In the article on dogs and infant health below, rewrite the passage from "A new study" to "dog at home.", swapping "babies" for "infants".

● **EXCERPT PROVIDED**
*****

A new study is reporting that babies that live in homes with dogs for the first year of their life may be less susceptible to ear infections, coughs, and runny noses; symptoms of the common cold. Researchers from Finland followed 397 children from pregnancy through their first year of life, and found that those living with dogs developed 31 percent less respiratory tract symptoms or infections, 44 percent less ear infections and received 29 percent fewer antibiotic prescriptions.
Based on weekly diaries that the infants parents recorded, the researchers found that babies in homes with dogs were healthy for 72 to 76 percent of the weekly reports, compared to 65 percent for those who did not have a dog at home.
Study researcher, Dr. Eija Bergroth, a pediatrician at the Kuopio University Hospital in Finland said “We speculated that maybe the dogs somehow can bring dirt or soil inside the house, and then the immune system is strengthened, or maybe it’s something about the animals themselves.”
Dr. Jennifer Appleyard, chief of allergy and immunology at St. John Hospital and Medical Center in Detroit, said, “Having pets may have some positive aspects. Pets may offer some protection against developing a propensity for infections or atopic diseases, but I think the development of the immune system is very complicated.”
The results of this study go hand in hand with the theory that children exposed to too-clean environments are more likely to develop asthma and allergies because their immune systems have not built up any resistance to the things that cause them.
“We associate exposure to dog and cat dander with lower allergy and asthma rates. But this paper is saying that, for reasons unknown, there is a protective mechanism at work lowering rates of infectious diseases,” said Dr. Roya Samuels, a pediatrician at Cohen Children’s Medical Center in New Hyde Park, N.Y., who was not involved with the study.

*****

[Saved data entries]
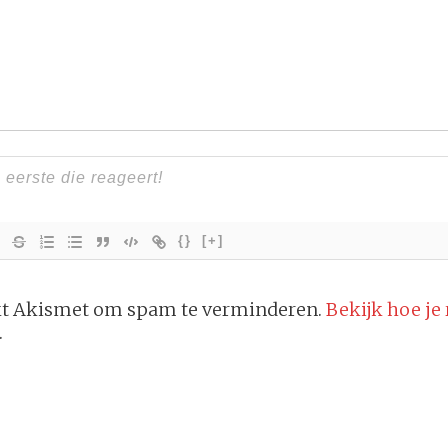
{}
[+]
ikt Akismet om spam te verminderen.
Bekijk hoe je
.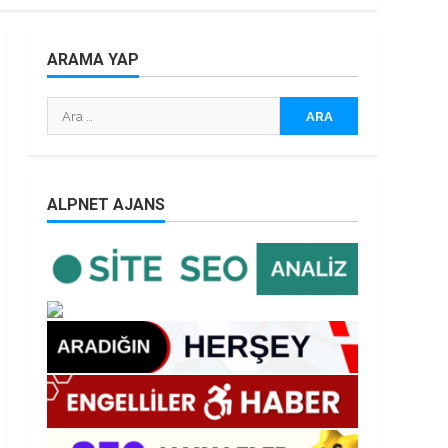
ARAMA YAP
Arama:
ALPNET AJANS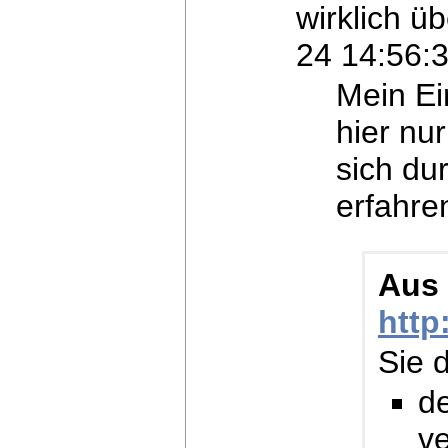
wirklich üb
24 14:56:
Mein E
hier nu
sich du
erfahre
Aus
http
Sie 
de
ve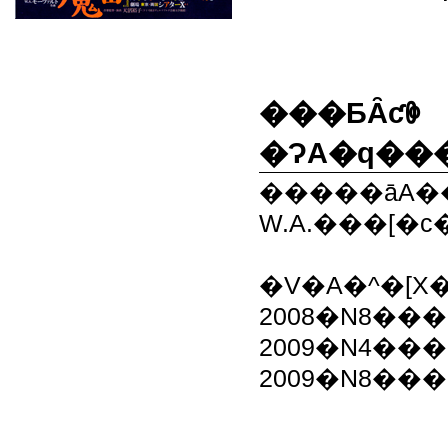
���ƂȂƈꏏ
�����āA�
W.A.���[�
�V�A�^�[X
2008�N8�
2009�N4��
2009�N8�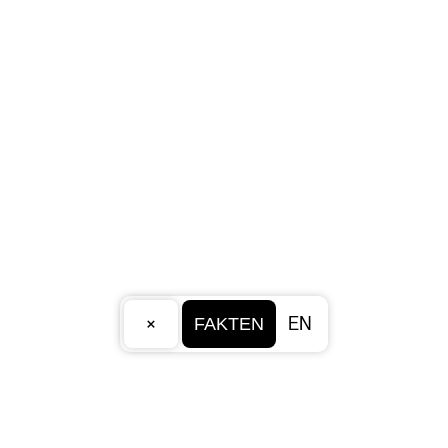
×
EN
FAKTEN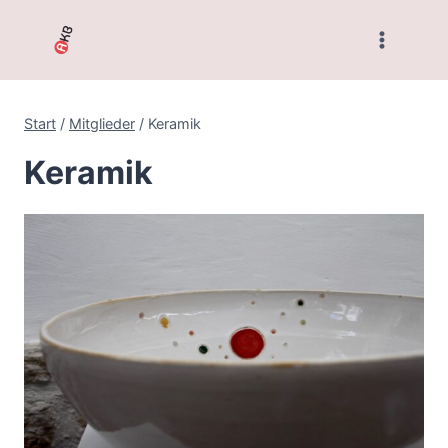
Zum
Inhalt
springen
Start
/
Mitglieder
/
Keramik
Keramik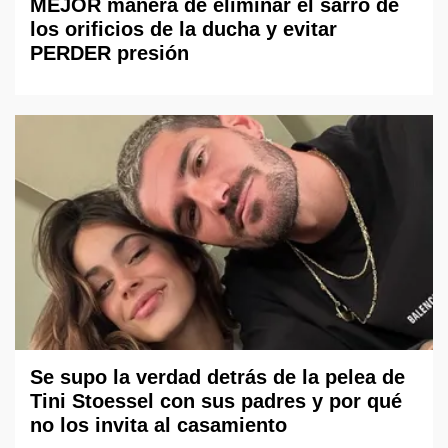
MEJOR manera de eliminar el sarro de
los orificios de la ducha y evitar
PERDER presión
Se supo la verdad detrás de la pelea de
Tini Stoessel con sus padres y por qué
no los invita al casamiento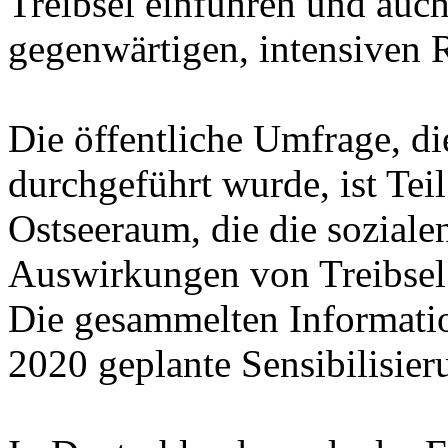
Treibsel einführen und auc
gegenwärtigen, intensiven 
Die öffentliche Umfrage, d
durchgeführt wurde, ist Tei
Ostseeraum, die die soziale
Auswirkungen von Treibsel 
Die gesammelten Informatio
2020 geplante Sensibilisie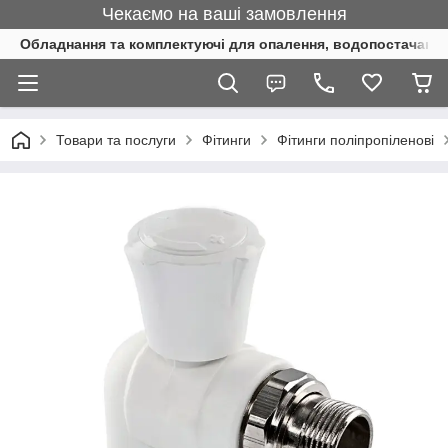
Чекаємо на ваші замовлення
Обладнання та комплектуючі для опалення, водопостачання 
Товари та послуги
Фітинги
Фітинги поліпропіленові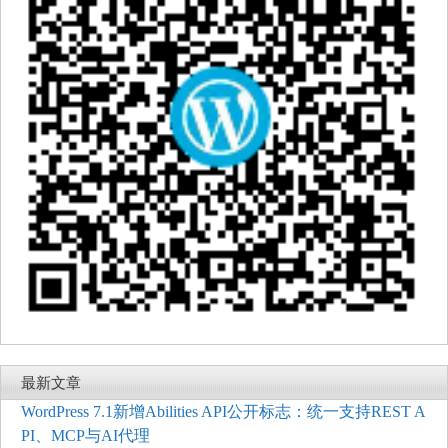
最新文章
WordPress 7.1新增Abilities API公开标志：统一支持REST A
PI、MCP与AI代理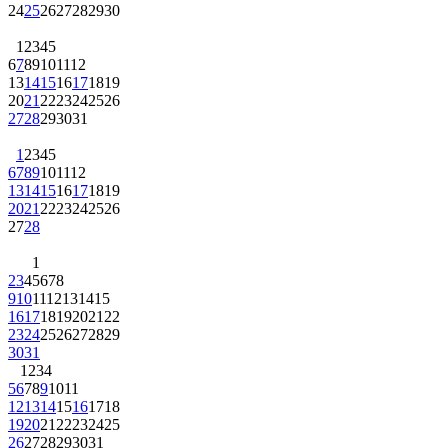
24
25
26
27
28
29
30
1
2
3
4
5
6
7
8
9
10
11
12
13
14
15
16
17
18
19
20
21
22
23
24
25
26
27
28
29
30
31
1
2
3
4
5
6
7
8
9
10
11
12
13
14
15
16
17
18
19
20
21
22
23
24
25
26
27
28
1
2
3
4
5
6
7
8
9
10
11
12
13
14
15
16
17
18
19
20
21
22
23
24
25
26
27
28
29
30
31
1
2
3
4
5
6
7
8
9
10
11
12
13
14
15
16
17
18
19
20
21
22
23
24
25
26
27
28
29
30
31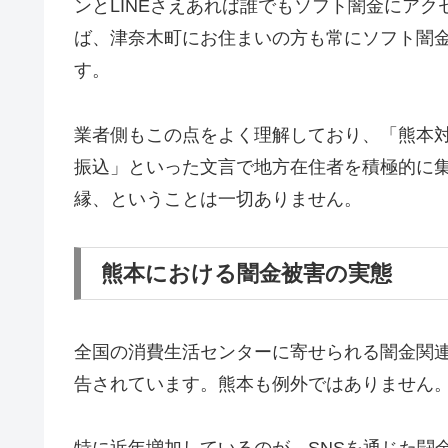
ンとLINEさえあれば誰でもソフト闇金にア
ば、津奈木町にお住まいの方も常にソフト闇
す。
業者側もこの点をよく理解しており、「熊本対
振込」といった文言で地方在住者を積極的に
縁、ということは一切ありません。
熊本における闇金被害の実態
全国の消費生活センターに寄せられる闇金関
告されています。熊本も例外ではありません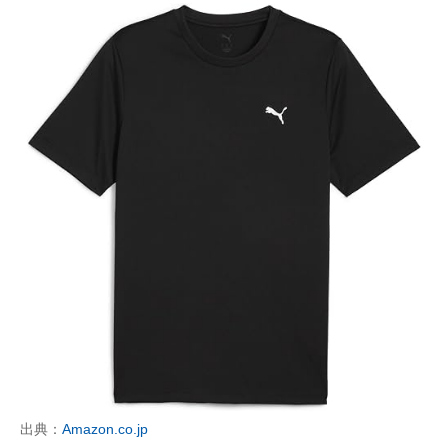
出典：
Amazon.co.jp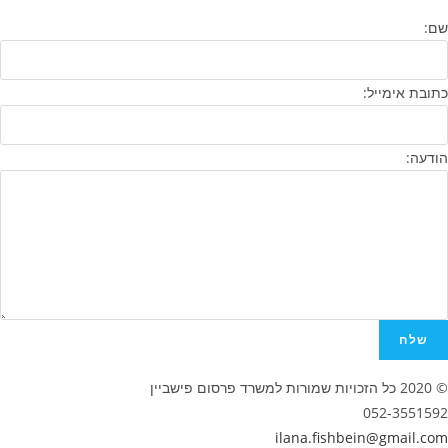
שם:
כתובת אימייל:
הודעה:
שלח
© 2020 כל הזכויות שמורות למשרד פרסום פישביין
‭‬052-3551592
‭‬ilana.fishbein@gmail.com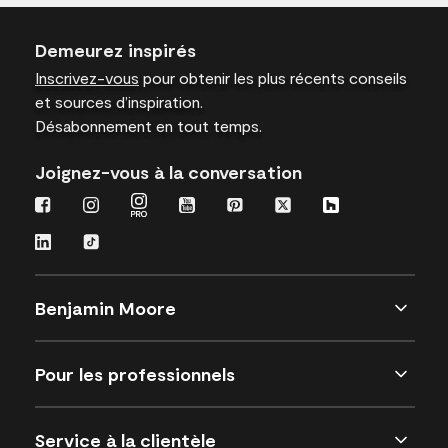
Demeurez inspirés
Inscrivez-vous
pour obtenir les plus récents conseils
et sources d’inspiration.
Désabonnement en tout temps.
Joignez-vous à la conversation
Benjamin Moore
Pour les professionnels
Service à la clientèle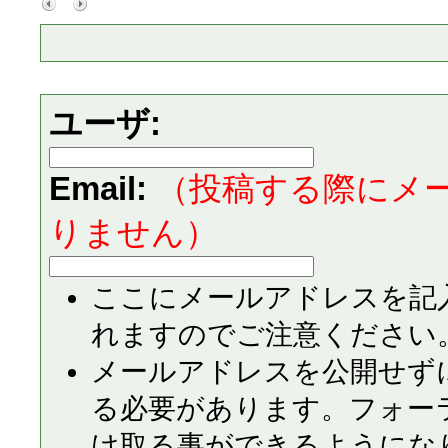
ユーザ:
Email:
（投稿する際にメ
りません）
ここにメールアドレスを記
れますのでご注意ください
メールアドレスを公開せず
る必要があります。フォー
け取る事ができるようにな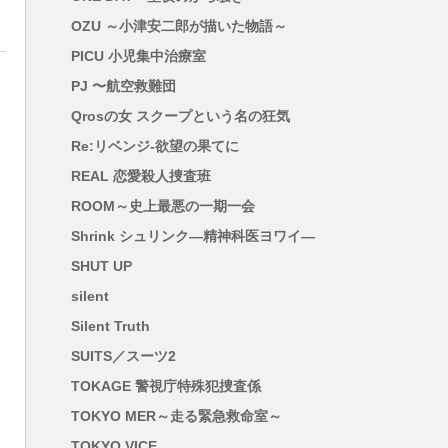
OZU ～小津安二郎が描いた物語～
PICU 小児集中治療室
PJ 〜航空救難団
Qrosの女 スクープという名の狂気
Re:リベンジ-欲望の果てに
REAL 恋愛殺人捜査班
ROOM～史上最悪の一期一会
Shrink シュリンク―精神科医ヨワイ―
SHUT UP
silent
Silent Truth
SUITS／スーツ2
TOKAGE 警視庁特殊犯捜査係
TOKYO MER～走る緊急救命室～
TOKYO VICE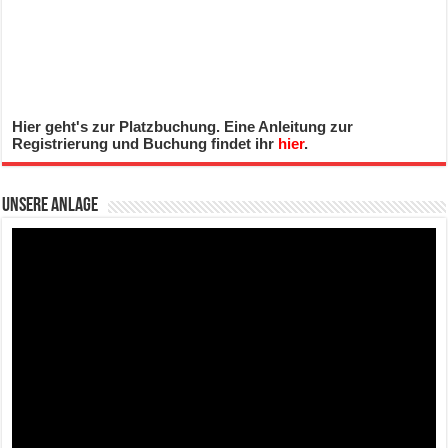
Hier geht's zur Platzbuchung. Eine Anleitung zur
Registrierung und Buchung findet ihr
hier
.
Unsere Anlage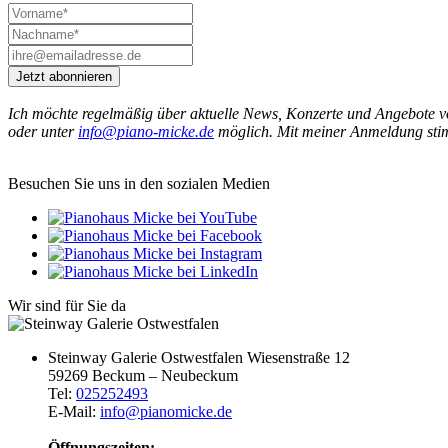
Jetzt abonnieren
Ich möchte regelmäßig über aktuelle News, Konzerte und Angebote 
oder unter
info@piano-micke.de
möglich. Mit meiner Anmeldung sti
Besuchen Sie uns in den sozialen Medien
Wir sind für Sie da
Steinway Galerie Ostwestfalen
Wiesenstraße 12
59269 Beckum – Neubeckum
Tel:
025252493
E-Mail:
info@pianomicke.de
Öffnungszeiten: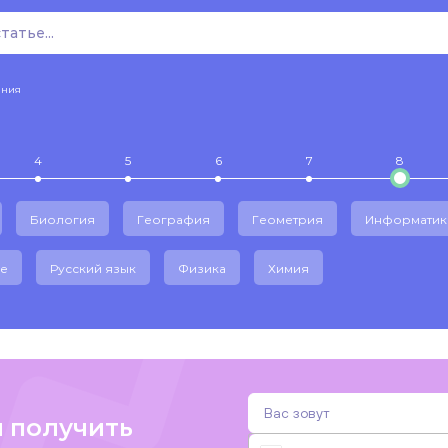
ения
4
5
6
7
8
Биология
География
Геометрия
Информатик
е
Русский язык
Физика
Химия
и получить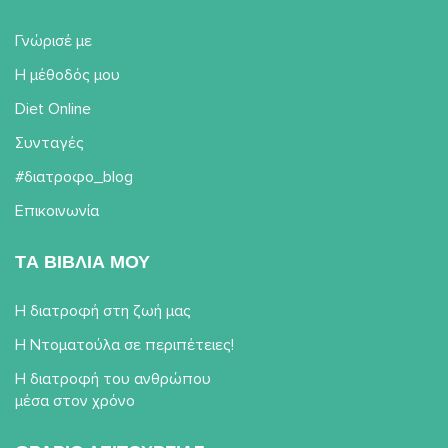
Γνώρισέ με
Η μέθοδός μου
Diet Online
Συνταγές
#διατροφο_blog
Επικοινωνία
TΑ ΒΙΒΛΙΑ ΜΟΥ
Η διατροφή στη ζωή μας
Η Ντοματούλα σε περιπέτειες!
Η διατροφή του ανθρώπου
μέσα στον χρόνο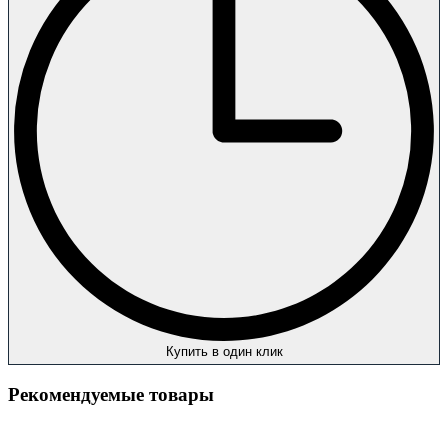
Купить в один клик
Рекомендуемые товары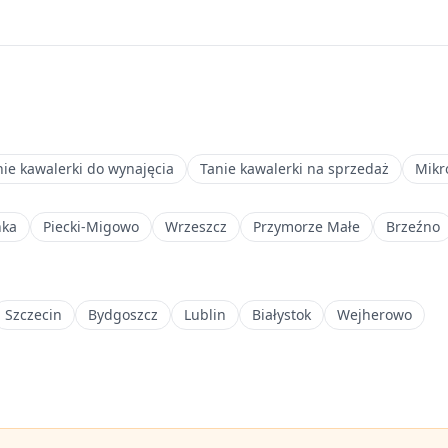
nie kawalerki do wynajęcia
Tanie kawalerki na sprzedaż
Mikr
nka
Piecki-Migowo
Wrzeszcz
Przymorze Małe
Brzeźno
Szczecin
Bydgoszcz
Lublin
Białystok
Wejherowo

*****

● **ANSWER TO THIS PROBLEM**
A new study is reporting that infants that live in homes with dogs for the first year of their life may be less susceptible to ear infections, coughs, and runny noses; symptoms of the common cold. Researchers from Finland followed 397 children from pregnancy through their first year of life, and found that those living with dogs developed 31 percent less respiratory tract symptoms or infections, 44 percent less ear infections and received 29 percent fewer antibiotic prescriptions.
Based on weekly diaries that the infants parents recorded, the researchers found that infants in homes with dogs were healthy for 72 to 76 percent of the weekly reports, compared to 65 percent for those who did not have a dog at home.